Taliban departure will not ease pain of war victims

The Taliban may be gone but the pain of war will stay with nine-year-old Tortikar for a long time to come.

The Taliban may be gone but the pain of war will stay with nine-year-old Tortikar for a long time to come.

Lying in a stinking, blood stained bed in Sehat-e-Amma public health hospital in Jalalabad, the young girl is one of the hundreds of innocent victims of the American campaign against bin Laden and the Taliban.

Tortikar lives in Sokrouth in the foothills of the Torkhar, or black Mountain, in Laghamn province about 50 km north of Jalalabad. Three weeks ago she was playing happily outside when US bombs, intended for al-Qaeda caves, fell on her village.

Thirty-five people were killed by the stray bomb. Tortikar was badly injured and suffered serious burns on her chest, neck and arm.

READ MORE

Yesterday Tortikar screamed as nurses changed her wound dressing. She is one of five young children from Sokrouth still being treated in the hospital with injuries from the bombing that day.

Sehat-e-Amma is like other hospitals I have seen in Pakistan in the last two months, or probably a step below. Patients lie on filthy beds. The corridors are squalid. Equipment and medicines are virtually non existent. The hospital depends on the Red Cross for supplies. It is a breeding ground for infection.

When we arrived, a mother sat on the floor of the reception hall with her ill four-month-old baby daughter in her arms looking for help. Most patients don't even have the dignity of a dirty sheet on their bed. Three-year-old Rangina, another Sokrouth bomb victim, had both her legs bandaged. She sat on a black mattress with foam showing through.

Her grandmother fed her bits of bread and a glass of cold tea. She said she had to buy the medicines for her granddaughter and her father also died in the bombing attack.

Staff in the hospital say they have not been paid for six months. When they were getting paid, doctors were getting only $14 a month and nurses $10, according to Dr Ashequallah, a surgeon.

"But we just have to continue as best we can. We are hoping that things will begin to improve now the Taliban are gone. We can only supply certain medicines and it is up to the patients to get the rest.

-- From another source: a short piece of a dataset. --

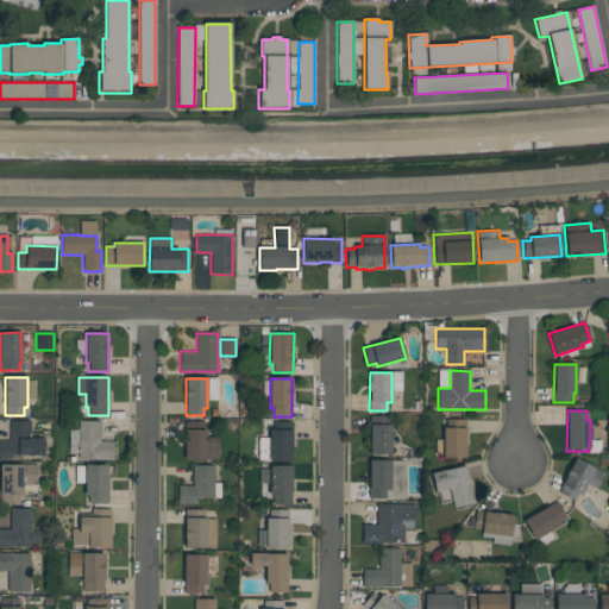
[(30,421),(30,439),(44,439),(44,456),(13,456),(13,460),(0,460),(0,440),(10,440),(10,421),(30,421)]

Times have been very bad. We hope for a better future."

He said the hospital treated up to 100 bomb victims in the last six weeks. Most of them have been released at this stage. The five children still in the children's ward were among the most seriously wounded.

Nurse Shirin Sahar tends to seven-year-old Khalide who has serious abdomen wounds. Her grandmother said five other family members were killed in the bombing.

Nurse Sahar was nursing in Kabul in 1996 when the Taliban took power, but was forced to leave her job as the Taliban decreed women could not work in professional jobs. Six months ago, she got a job in this hospital where the rule was not strictly enforced.

"Our life was so bad under the Taliban. I am so glad they are gone. All the women of Afghanistan have had a bad time. We now rejoice and hope for the future."

In Jalalabad yesterday, people were getting on with their lives. Some schools reopened for the first time since September 11th. The market was bustling, and work restarted on a new indoor bazaar and office building.

But the guns were still in evidence. Young men holding AK47s were hanging out of pick-up trucks speeding through the city. It was impossible to make out what Mujahideen group they belonged to.

Every so often gun fire could be heard. In the morning, mortar fire went off - young men fooling around with their arms for fun.

The newly-elected governors' promise to disarm the population has not been delivered on yet.

For little Tortikar, the Taliban's departure from east Afghanistan will not ease her pain. She will have the mark of the United States campaign against bin Laden with her for the rest of her life.